Annotated element entries:
-*-*-

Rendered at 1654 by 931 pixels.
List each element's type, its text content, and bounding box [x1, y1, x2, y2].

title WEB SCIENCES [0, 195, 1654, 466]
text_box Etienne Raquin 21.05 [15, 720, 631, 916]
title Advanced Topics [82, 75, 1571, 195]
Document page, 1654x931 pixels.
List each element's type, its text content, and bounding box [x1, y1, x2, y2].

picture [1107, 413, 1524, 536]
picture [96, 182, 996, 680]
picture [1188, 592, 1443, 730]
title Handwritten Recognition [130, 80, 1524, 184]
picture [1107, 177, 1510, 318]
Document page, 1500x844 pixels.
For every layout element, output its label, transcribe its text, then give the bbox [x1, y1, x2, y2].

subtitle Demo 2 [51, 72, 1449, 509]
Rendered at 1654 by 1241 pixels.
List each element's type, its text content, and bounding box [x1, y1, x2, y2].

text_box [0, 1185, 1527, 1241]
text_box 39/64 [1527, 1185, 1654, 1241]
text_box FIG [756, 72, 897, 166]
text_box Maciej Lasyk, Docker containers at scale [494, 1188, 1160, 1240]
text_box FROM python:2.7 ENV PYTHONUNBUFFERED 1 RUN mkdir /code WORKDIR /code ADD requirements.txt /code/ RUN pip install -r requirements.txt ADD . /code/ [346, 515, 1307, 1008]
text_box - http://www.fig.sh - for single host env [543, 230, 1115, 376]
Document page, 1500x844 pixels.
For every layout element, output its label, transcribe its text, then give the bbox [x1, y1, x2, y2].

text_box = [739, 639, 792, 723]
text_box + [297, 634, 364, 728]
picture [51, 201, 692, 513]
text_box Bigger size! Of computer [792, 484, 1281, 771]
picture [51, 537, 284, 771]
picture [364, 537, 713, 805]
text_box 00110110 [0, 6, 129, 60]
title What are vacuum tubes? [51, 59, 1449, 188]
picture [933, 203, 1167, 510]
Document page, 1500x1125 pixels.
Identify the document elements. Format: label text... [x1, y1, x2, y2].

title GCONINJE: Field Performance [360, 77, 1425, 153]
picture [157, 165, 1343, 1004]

-*-*-

→ Description of the task
Please print, line for line, the part of the records that opens with the line containing "Rendered at 1654 by 1241 pixels." and closes with the line containing "text_box FROM python:2.7", including both of those lines.

→ Exercise output
Rendered at 1654 by 1241 pixels.
List each element's type, its text content, and bounding box [x1, y1, x2, y2].

text_box [0, 1185, 1527, 1241]
text_box 39/64 [1527, 1185, 1654, 1241]
text_box FIG [756, 72, 897, 166]
text_box Maciej Lasyk, Docker containers at scale [494, 1188, 1160, 1240]
text_box FROM python:2.7 ENV PYTHONUNBUFFERED 1 RUN mkdir /code WORKDIR /code ADD requirements.txt /code/ RUN pip install -r requirements.txt ADD . /code/ [346, 515, 1307, 1008]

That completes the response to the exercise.